A book based on the exhibit has also been produced and is available in softcover and digital formats. It contains notes, poetry, Black’s sketches, the paintings Manson extrapolated from them, and more.

“Several paintings in this exhibition are inspired by some of the artists whose work Uncle Bruce would have studied while attending the Ontario College of Art. The remaining paintings are based on [his] pencil sketches,” Manson writes in the book’s introduction. “He spent several months in northern England and Scotland training for his role in the war. These locations were inspiration for his sketches.”

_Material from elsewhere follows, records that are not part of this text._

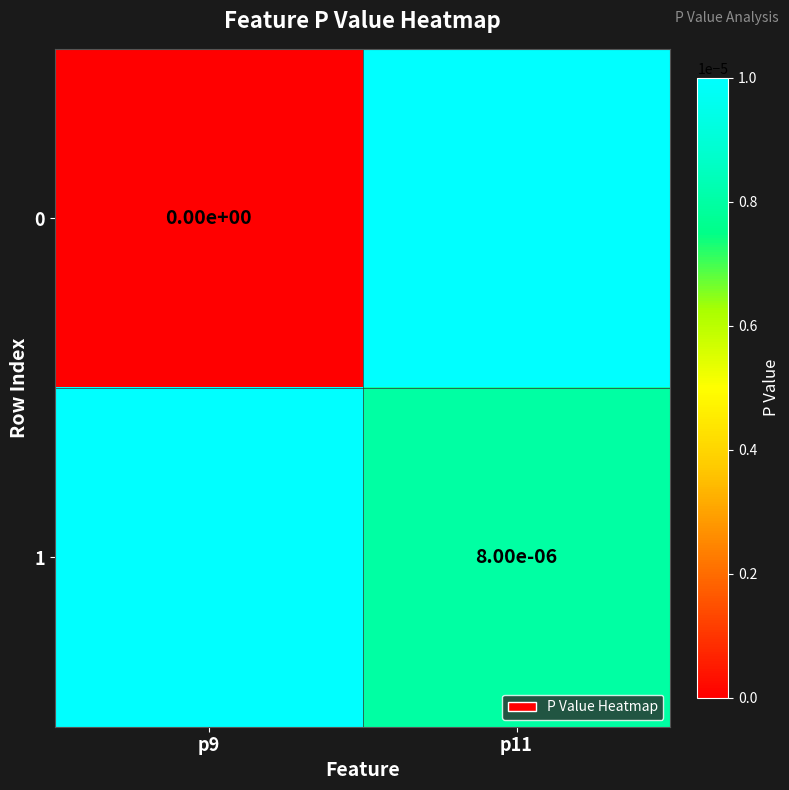

At how many categories does at least one series exceed 0?

2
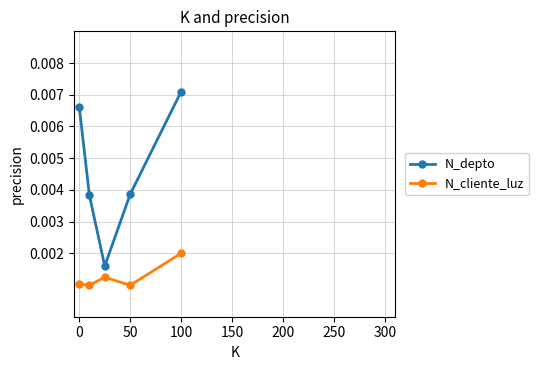

List the series in order of their peak value, highest first.

N_depto, N_cliente_luz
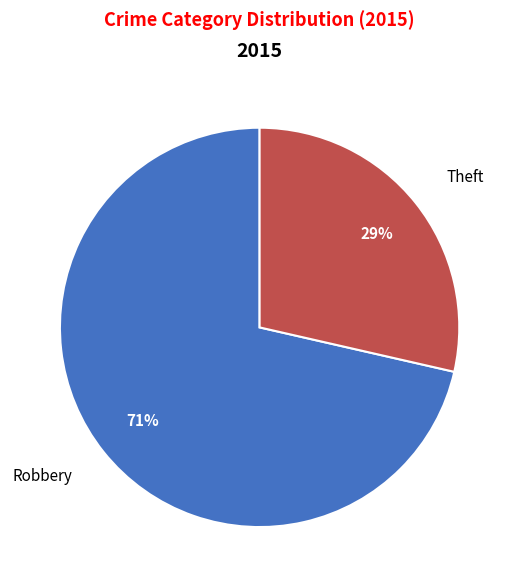

True or false: Robbery accounts for 71% of the total.

True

Manson said she combed the Internet, literally tracing her uncle’s footsteps, “to try to find the geographical locations of these works so that I might obtain an informed understanding of the surrounding environment.”

One of the paintings is right out of Manson’s imagination, picturing her uncle looking down from the clouds at his young bride and widow, Gloria Morgan, a concert pianist who taught at the Julliard School of Music in New York City.

“It’s not just a story about my uncle but there’s a love story involved,” Manson said. “There’s lots of things that could be appealing to people, I hope.”

Tickets to the Jan. 24 presentation are available at eventbrite.ca. Tickets and the Tracing Footsteps book can also be purchased at cfuwsc.org.